Un scénario qui pourrait se reproduire cette année en l'absence de majorité absolue pour le gouvernement. Malgré ce refus, le député et patron des élus MoDem au Palais Bourbon Jean-Paul Mattei devrait revenir à la charge la semaine prochaine avec un rapport consacré à la fiscalité du patrimoine co-rédigé avec le député Nicolas Sansu (PCF).
Le Maire plus favorable aux dispositifs de partage de la valeur
À Bercy, les équipes de Bruno Le Maire et de Thomas Cazenave planchent actuellement sur différentes options. Interrogé par La Tribune, l'entourage du ministre des Comptes publics est resté évasif sur ce dossier épineux. Au printemps, le ministre de l'Economie avait précisé sa position au Sénat. Il s'agit de « trouver le bon équilibre entre la compétitivité des entreprises et la nécessité de mieux partager la valeur », l'idée du gouvernement serait de contraindre les entreprises qui ont les moyens de racheter leurs propres actions sur les marchés à faire davantage profiter leurs salariés de leurs largesses financières. « Nous voulons les obliger à distribuer plus d'intéressement, plus de participation, plus de primes défiscalisées lorsqu'elles font du rachat d'action », avait-t-il ajouté.

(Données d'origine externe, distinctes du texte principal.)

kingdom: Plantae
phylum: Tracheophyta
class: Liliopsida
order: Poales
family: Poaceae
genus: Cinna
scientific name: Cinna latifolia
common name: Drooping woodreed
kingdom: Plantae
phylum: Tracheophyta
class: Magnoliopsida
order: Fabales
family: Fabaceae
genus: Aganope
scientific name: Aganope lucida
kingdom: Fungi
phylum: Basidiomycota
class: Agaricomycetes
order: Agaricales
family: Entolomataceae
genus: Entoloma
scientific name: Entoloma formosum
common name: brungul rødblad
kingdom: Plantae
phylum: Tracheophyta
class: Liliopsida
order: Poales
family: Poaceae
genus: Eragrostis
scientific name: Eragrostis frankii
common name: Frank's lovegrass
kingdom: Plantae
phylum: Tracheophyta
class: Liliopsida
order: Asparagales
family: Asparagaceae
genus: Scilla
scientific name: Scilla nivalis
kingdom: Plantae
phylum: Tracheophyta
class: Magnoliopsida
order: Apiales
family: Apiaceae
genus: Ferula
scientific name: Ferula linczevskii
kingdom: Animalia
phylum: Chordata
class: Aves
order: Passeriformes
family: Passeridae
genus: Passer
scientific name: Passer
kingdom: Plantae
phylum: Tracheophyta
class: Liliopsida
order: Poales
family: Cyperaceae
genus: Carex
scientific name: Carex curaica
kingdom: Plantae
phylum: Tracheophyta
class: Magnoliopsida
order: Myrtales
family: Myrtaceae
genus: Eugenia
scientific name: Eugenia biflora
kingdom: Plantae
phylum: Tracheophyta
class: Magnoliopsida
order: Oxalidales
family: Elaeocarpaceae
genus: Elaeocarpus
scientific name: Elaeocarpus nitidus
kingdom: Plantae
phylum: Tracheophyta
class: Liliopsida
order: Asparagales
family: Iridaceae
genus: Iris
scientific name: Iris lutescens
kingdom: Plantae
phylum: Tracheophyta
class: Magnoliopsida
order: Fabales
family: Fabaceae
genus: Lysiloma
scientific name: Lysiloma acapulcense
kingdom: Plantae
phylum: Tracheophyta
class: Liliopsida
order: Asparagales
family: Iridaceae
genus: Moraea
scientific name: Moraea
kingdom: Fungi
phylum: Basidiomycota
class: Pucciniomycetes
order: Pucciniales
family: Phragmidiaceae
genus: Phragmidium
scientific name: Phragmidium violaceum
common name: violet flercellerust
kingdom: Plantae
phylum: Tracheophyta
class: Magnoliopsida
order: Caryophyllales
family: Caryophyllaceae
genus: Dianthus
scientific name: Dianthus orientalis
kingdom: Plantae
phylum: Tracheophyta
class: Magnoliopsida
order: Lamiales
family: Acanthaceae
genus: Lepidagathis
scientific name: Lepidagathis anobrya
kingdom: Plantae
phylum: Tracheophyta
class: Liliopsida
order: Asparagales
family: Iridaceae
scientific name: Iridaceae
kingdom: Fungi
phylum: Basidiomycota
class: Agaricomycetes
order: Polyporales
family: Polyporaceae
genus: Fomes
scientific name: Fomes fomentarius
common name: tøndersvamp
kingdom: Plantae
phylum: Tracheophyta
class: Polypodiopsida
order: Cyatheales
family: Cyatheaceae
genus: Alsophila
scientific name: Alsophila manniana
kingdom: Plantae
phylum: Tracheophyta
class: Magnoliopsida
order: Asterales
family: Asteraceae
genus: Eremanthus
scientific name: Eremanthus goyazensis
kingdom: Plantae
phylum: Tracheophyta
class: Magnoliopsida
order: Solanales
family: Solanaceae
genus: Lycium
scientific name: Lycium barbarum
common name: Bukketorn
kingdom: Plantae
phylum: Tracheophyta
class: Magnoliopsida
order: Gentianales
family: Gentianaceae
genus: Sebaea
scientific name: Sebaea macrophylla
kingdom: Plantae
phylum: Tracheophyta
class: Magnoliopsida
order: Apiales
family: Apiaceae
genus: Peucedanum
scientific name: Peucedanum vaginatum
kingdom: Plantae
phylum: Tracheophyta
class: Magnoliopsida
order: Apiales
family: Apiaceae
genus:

La justice sociale et...le déficit
S'agissant de l'opposition, les parlementaires finalisent leurs amendements. « Le principe de notre amendement de 2022 s'inspirait du mécanisme mis en place par Joe Biden aux Etats-Unis », explique le député Philippe Brun, membre de la Commission des finances au Palais Bourbon. Outre-Atlantique, l'administration démocrate avait fait voter une taxe de 1% sur les rachats d'actions des entreprises faisant plus de 1 milliard d'euros de chiffre d'affaires en 2022.
De son côté, l'élu normand compte bien remettre cette option au cœur du débat. « On demande beaucoup d'efforts aux Français avec la fin des boucliers tarifaires et la hausse des prix des carburants. Il y a un besoin de justice et d'équité ».« Le creusement des déficits et la perte de recettes fiscales (TVA) », seraient un motif légitime de mettre en place ce levier estime Philippe Brun. Mais le gouvernement est actuellement pris « au piège sur sa position de ne pas augmenter les impôts ». Face à la montagne d'investissements à financer pour assurer la transition écologique, l'exécutif est sur une ligne de crête budgétaire.